It seems like most are ok with harassment and discrimination against Eich simply citing exercise of free speech. But if one-tenth of what happened to Eich had happened to someone with different sexuality or female, people would cry harassment and discrimination. Why is it ok for Eich to get huge backlashes, harassments and character assassination? I fully support same sex marriage, but I feel like treating Eich like this was too far.
If it weren't for double standards, most people wouldn't have any standards at all.

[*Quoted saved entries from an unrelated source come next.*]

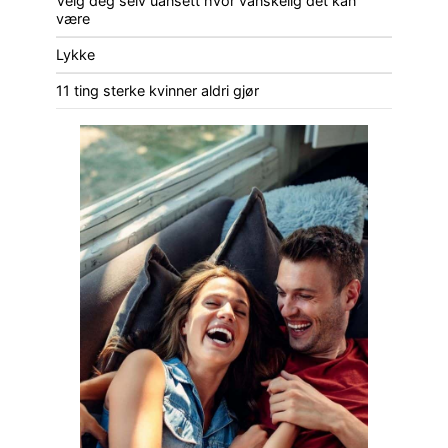
Velg deg selv uansett hvor vanskelig det kan
være
Lykke
11 ting sterke kvinner aldri gjør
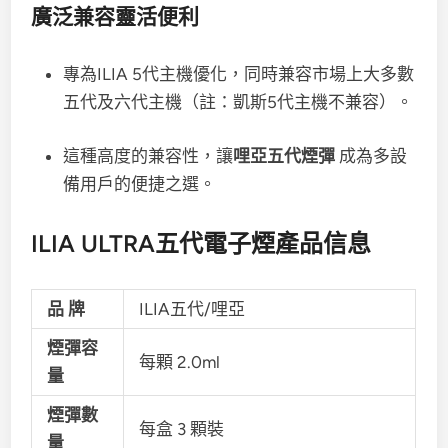
廣泛兼容靈活便利
專為ILIA 5代主機優化，同時兼容市場上大多數
五代及六代主機（註：凱斯5代主機不兼容）。
這種高度的兼容性，讓
哩亞五代煙彈
成為多設
備用戶的便捷之選。
ILIA ULTRA五代電子煙產品信息
品 牌
ILIA五代/哩亞
煙彈容
每顆 2.0ml
量
煙彈數
每盒 3 顆裝
量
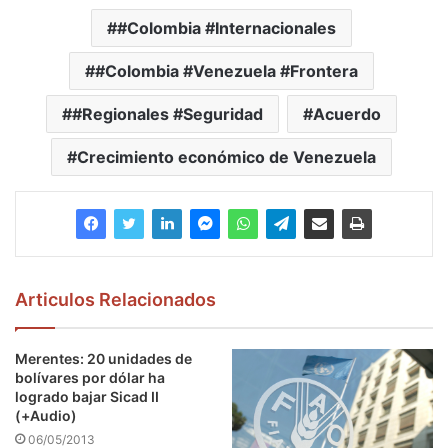
#Colombia #Internacionales
#Colombia #Venezuela #Frontera
#Regionales #Seguridad
Acuerdo
Crecimiento económico de Venezuela
Articulos Relacionados
Merentes: 20 unidades de
bolívares por dólar ha
logrado bajar Sicad II
(+Audio)
06/05/2013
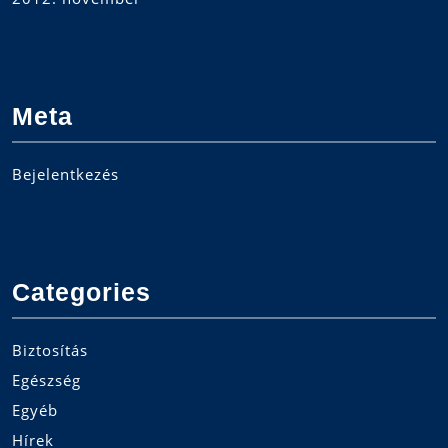
Meta
Bejelentkezés
Categories
Biztosítás
Egészség
Egyéb
Hírek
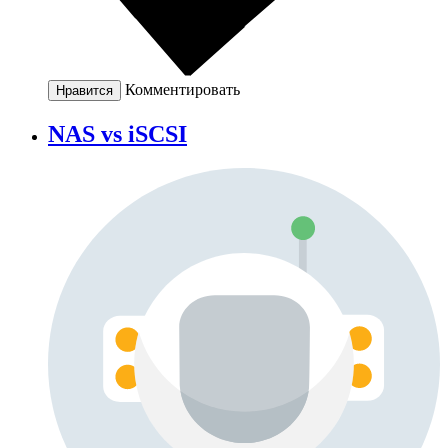
Комментировать
Нравится
NAS vs iSCSI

All you have to do is look at all the public figures who express views, and act on them in much more thorough ways, who get a free pass. Look at the all the famous Hollywood types with very sketchy behaviors in their backgrounds. Look at politicians as well, where it's even easier to find skeletons. Eich has been held to a standard that a whole lot of people in public life, CEOs, politicians, movie stars, sports heroes, would not live up to. Do we now move on to all of them?
The biggest problem I have with this situation is not that it happened to Eich, but that the mob has been so selective. There are plenty of people in the public life who have done far more than donate $1000 to a state referendum that, let's not forget, was popular enough to pass in one of the most liberal states in the Union, but haven't been hounded out their jobs for it.
All the folks celebrating that a moral victory has been won with Mozilla ought to consider what happens if this considerable power is put to an evil use, or a use for which they personally find objectionable. Don't think it can't happen. 100 years ago, Fascism was the big thing because it allowed the leaders to Get Things Done, and in fact, many good things were done in that era by dictators with tremendous power to make sweeping changes. But some other stuff happened, too.
Of course, I'm speaking in a political climate where I heard many people state in 2009 that they wished President Obama weren't limited by the Constitution so he could _really_ fix things. I've never heard such a frightening thought from an American in my life, yet I heard it from a number of people back when the President was elected. That isn't a political thing either, because it would scare me equally no matter who the person was talking about. Sure, I don't like President Obama, but I wouldn't want that kind of power in the hands of someone who was the combined reincarnation of George Washington, Thomas Jefferson, Gandhi, Winston Churchill, and the Buddha himself either.
If we are living in a country where people are that ignorant of history and of human nature, then this society isn't long for the world anyway.
Maybe the tide is changing and this the start of a new era of populist activism. I guess you have nothing to worry about as long as you hold popular opinions... and, of course, those _never_ change.
Mob rule is a powerful thing and genies never go back in the bottle after they've been let out.
Free speech does not mean, and has never meant, freedom from social consequence. The Constitution does not say that you can do and say whatever you want and other people can't have opinions about it.
Eich paid good money in an attempt to restrict how people in Mozilla's home state live their lives — some of them even Mozilla employees. He expressed no regret for doing so, then became CEO of Mozilla, a company that virtually defines itself by freedom and inclusion.
There were myriad ways he could've attempted to resolve this, and he did precisely none of them. That he would rather give up the job entirely speaks volumes about what he finds important.